Tuesday 8 July 2008

Satisfaction Guaranteed?

it seems as if we are being offered, more and more, the chance to have the
perfect life.

Coaches often talk about how we can "have it all", books offer us tips and
techniques for having a great life - we can have the perfect home, the
ideal family, a great sex life, the dream holiday, etc.

What strikes me about all of these offers is that they seem to be
suggesting that the everyday, ordinary, sometimes good sometimes bad, life
is not enough.

We are told that sex should be great every time, that relationships should
always be loving, that families should always be open and honest.

It seems as if it is our "right" to "have it all", to go for the perfect
life - as if, somehow, to settle for what is ordinary is to sell ourselves
short in some way - as if it isn't good enough to just have an ordinary
life, to eat a meal that isn't a "sensation of explosive tastes", or to
have a relationship that isn't "extra-ordinary".

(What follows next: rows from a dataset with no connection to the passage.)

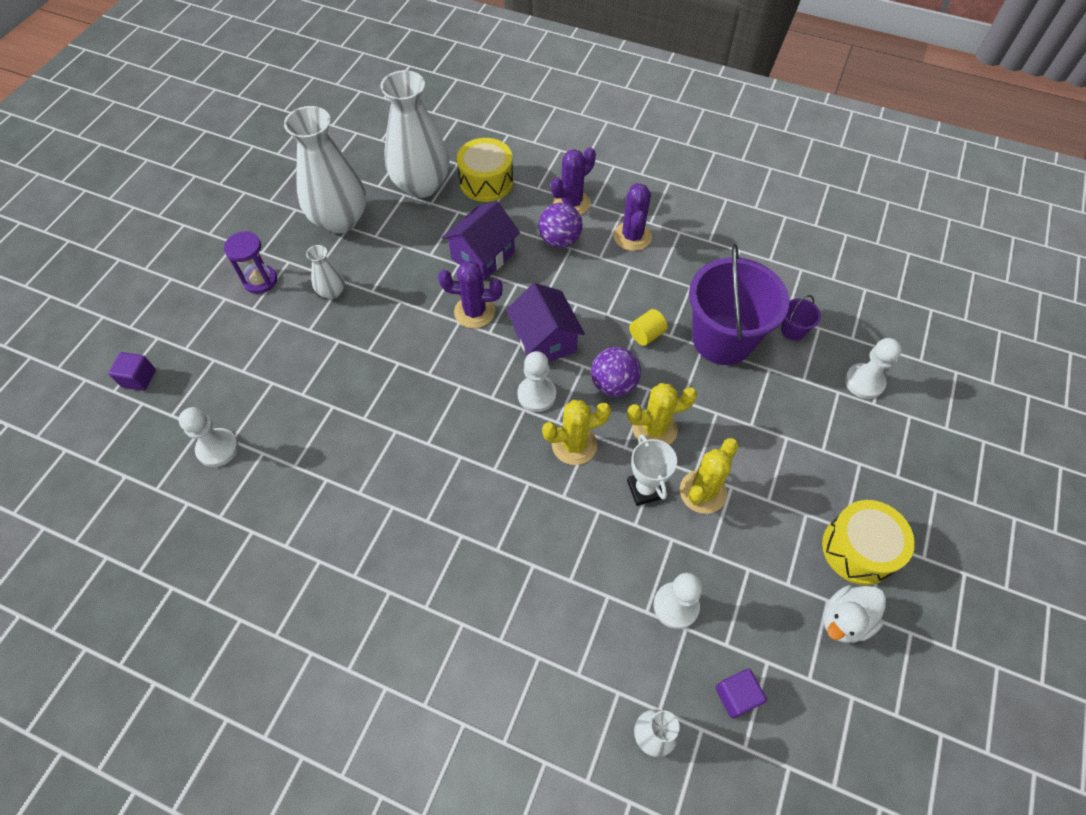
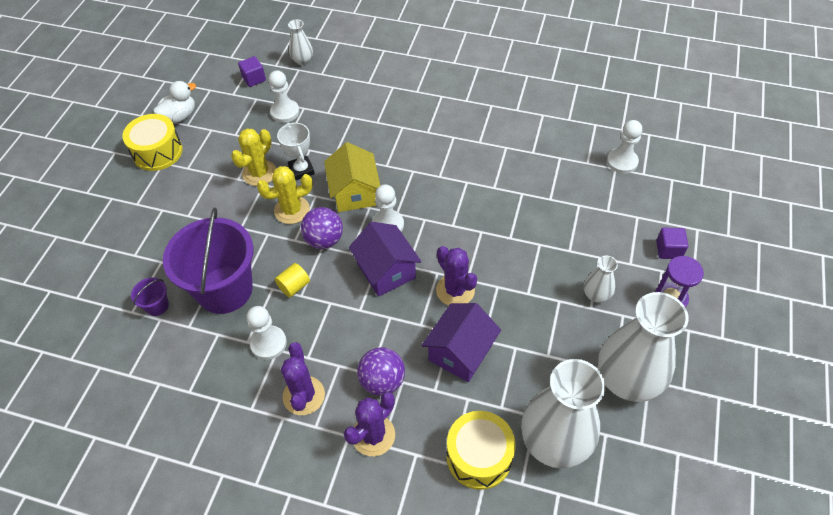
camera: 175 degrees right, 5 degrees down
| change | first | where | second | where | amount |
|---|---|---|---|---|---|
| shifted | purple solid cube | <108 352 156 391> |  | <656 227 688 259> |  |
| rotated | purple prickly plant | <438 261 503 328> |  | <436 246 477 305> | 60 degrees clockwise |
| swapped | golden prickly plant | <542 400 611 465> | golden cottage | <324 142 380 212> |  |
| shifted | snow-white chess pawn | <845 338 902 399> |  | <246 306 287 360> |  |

There are many problems associated with this.

It makes it harder and harder for us to have satisfaction - we are
bombarded with so many ideas and images of the perfect life - the ideal
body shape to be, the ideal home, the model relationship - that reality in
all its inconsistency and ordinariness is often unable to satisfy us any more.

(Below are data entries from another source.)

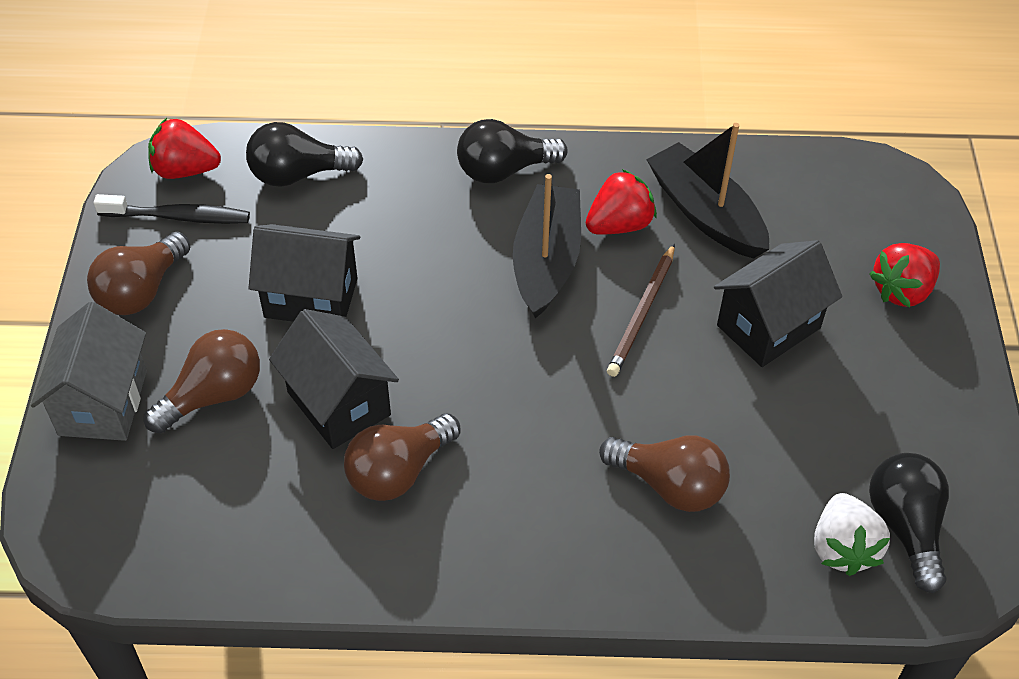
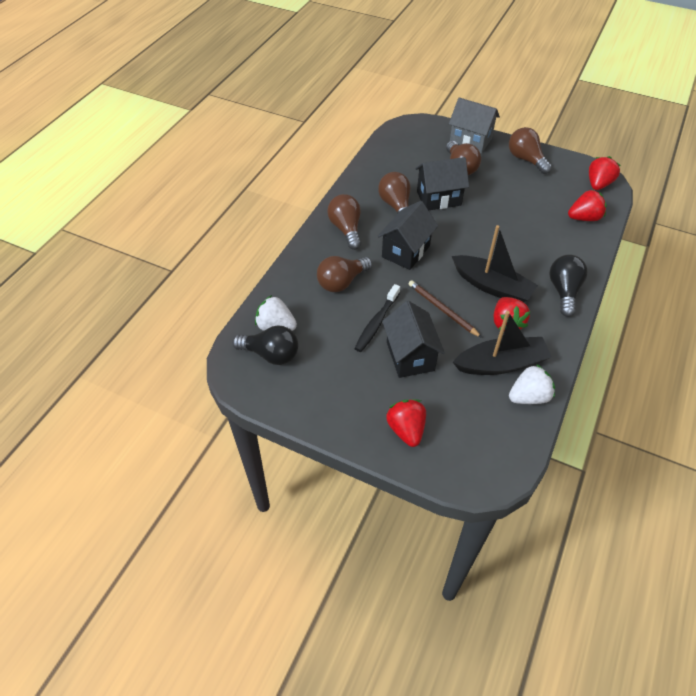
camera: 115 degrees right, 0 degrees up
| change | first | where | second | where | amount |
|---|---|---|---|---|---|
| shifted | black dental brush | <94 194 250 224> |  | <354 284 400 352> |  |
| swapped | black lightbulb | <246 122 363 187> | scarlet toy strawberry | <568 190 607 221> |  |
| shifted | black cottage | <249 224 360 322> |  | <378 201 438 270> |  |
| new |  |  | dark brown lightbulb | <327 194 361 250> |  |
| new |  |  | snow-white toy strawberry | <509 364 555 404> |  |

It's easy to feel as if we are missing out if we don't have a model
lifestyle, or if we aren't always engaged in wonderful, uplifiting
conversation in our relationships.

This dis-satisfaction creates a real sense of unease, and a lack
of appreciation of life as it is.

We can end up comparing how life is with the fantasy and images we have
created about how life could be lived, or how we think it IS lived by other
people who are "luckier" than us.

What might have been fulfilling and satisfying becomes clouded by our
expectations of how it could be, and we can lose our capacity to savour the
moment, in our pursuit of perfection and having it all.

This week's exploration is an invitation to you to savour the ordinariness
of life, to celebrate the "holiness in the mundane" (a lovely phrase I
heard in a sermon at a wedding last year).

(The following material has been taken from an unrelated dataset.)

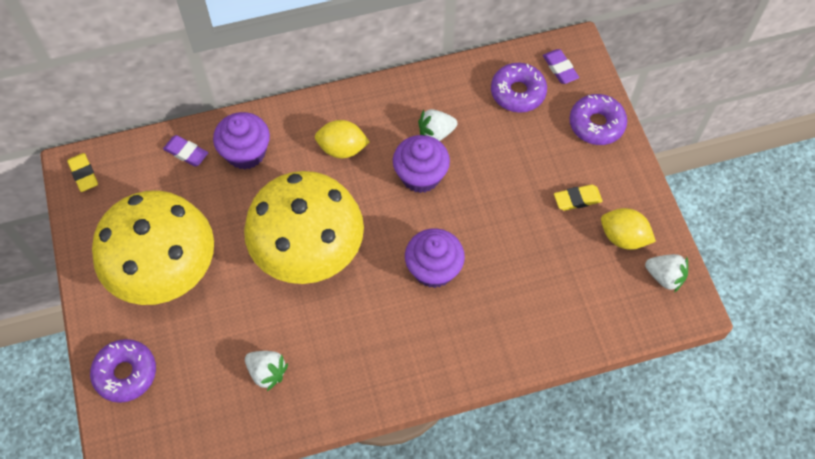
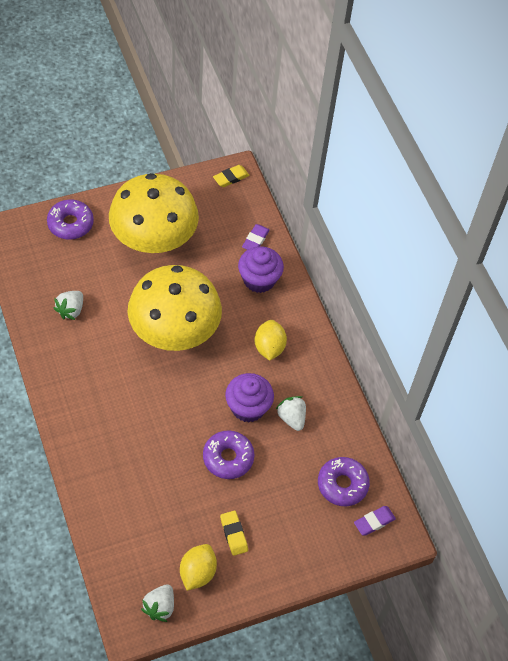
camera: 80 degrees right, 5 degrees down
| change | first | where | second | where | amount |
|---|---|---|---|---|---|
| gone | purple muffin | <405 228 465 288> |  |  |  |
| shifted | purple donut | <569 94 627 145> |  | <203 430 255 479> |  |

I invite you to take an area where you feel you are missing out on
something, or which you judge to be "ordinary" or "dull" or "mundane".

What expectations do you have about this area?
What comparisons might you be making?
What would be different if you let go of your pictures about how it "should
be"?
What would it be like if you accepted that this is "as good as it gets"?
What freedom open up for you if you were to let go of looking for
extra-ordinariness, and be with the everyday just as it is?